De Commissie heeft de controle op de correcte tenuitvoerlegging van de Eurodac-verordening, die de lidstaten verplicht om vingerafdrukken af te nemen van illegale migranten en asielverzoekers, voortgezet. De doeltreffende uitvoering van de Eurodac-verordening is essentieel voor de werking van de Dublin-verordening en de EU-herplaatsingsregelingen, waarbij moet worden bepaald welke EU-lidstaat verantwoordelijk is voor het onderzoek van een asielverzoek.

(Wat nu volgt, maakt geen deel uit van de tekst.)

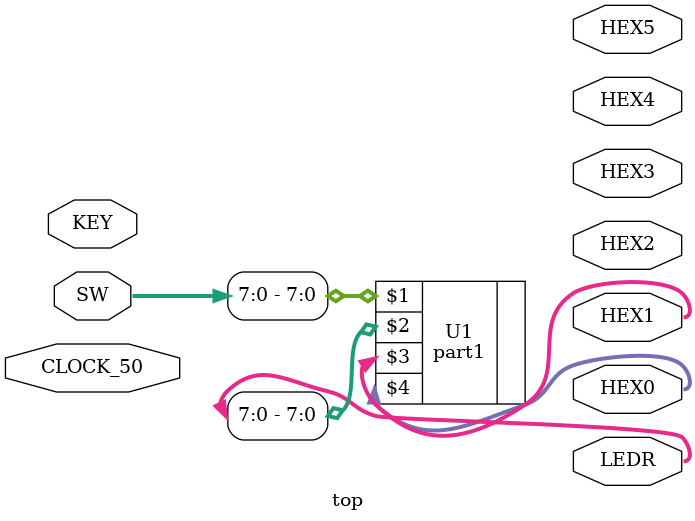
<source format=v>

module top (CLOCK_50, SW, KEY, HEX0, HEX1, HEX2, HEX3, HEX4, HEX5, LEDR);

    input CLOCK_50;             // DE-series 50 MHz clock signal
    input wire [9:0] SW;        // DE-series switches
    input wire [3:0] KEY;       // DE-series pushbuttons

    output wire [6:0] HEX0;     // DE-series HEX displays
    output wire [6:0] HEX1;
    output wire [6:0] HEX2;
    output wire [6:0] HEX3;
    output wire [6:0] HEX4;
    output wire [6:0] HEX5;

    output wire [9:0] LEDR;     // DE-series LEDs   

    part1 U1 (SW[7:0], LEDR[7:0], HEX1, HEX0);

endmodule


</source>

In 2017 heeft de Commissie verdere stappen ondernomen in de inbreukprocedure tegen Kroatië wegens het niet correct afnemen van vingerafdrukken van asielzoekers en illegale migranten die zijn aangehouden na het overschrijden van een buitengrens, en het niet doorgeven van deze gegevens aan de centrale Eurodac-databank.

Op het gebied van legale migratie is het verbeteren van het vermogen van de EU om hooggeschoolde werknemers aan te trekken en vast te houden een politieke prioriteit. Dit is noodzakelijk om de economie van de EU concurrerender te maken en om demografische uitdagingen het hoofd te kunnen bieden. Daarom is het belangrijk dat de EU-richtlijnen inzake legale migratie ten volle en correct ten uitvoer worden gelegd. Deze richtlijnen stellen gemeenschappelijke voorwaarden in voor de toelating en het verblijf van niet-EU-burgers.

In 2017 heeft de Commissie inbreukprocedures ingeleid tegen 17 lidstaten wegens het niet aanmelden van nationale maatregelen ter uitvoering van de richtlijn betreffende de voorwaarden voor toegang en verblijf van onderdanen van derde landen in het kader van een overplaatsing binnen een onderneming . Deze niet-EU-burgers zijn vaak hooggekwalificeerde personen.

De Commissie heeft daarnaast de controle op de tenuitvoerlegging van de andere richtlijnen voortgezet en inbreukprocedures ingeleid naar aanleiding van, met name, de onevenredige vergoedingen die lidstaten rekenen voor de afgifte van verblijfsvergunningen aan niet-EU-burgers.

In 2017 heeft de Commissie inbreukprocedures tegen Bulgarije en Italië afgesloten nadat zij de in hun wetgeving voorgeschreven vergoedingen voor de afgifte van verblijfsvergunningen aan onderdanen van derde landen hadden verlaagd.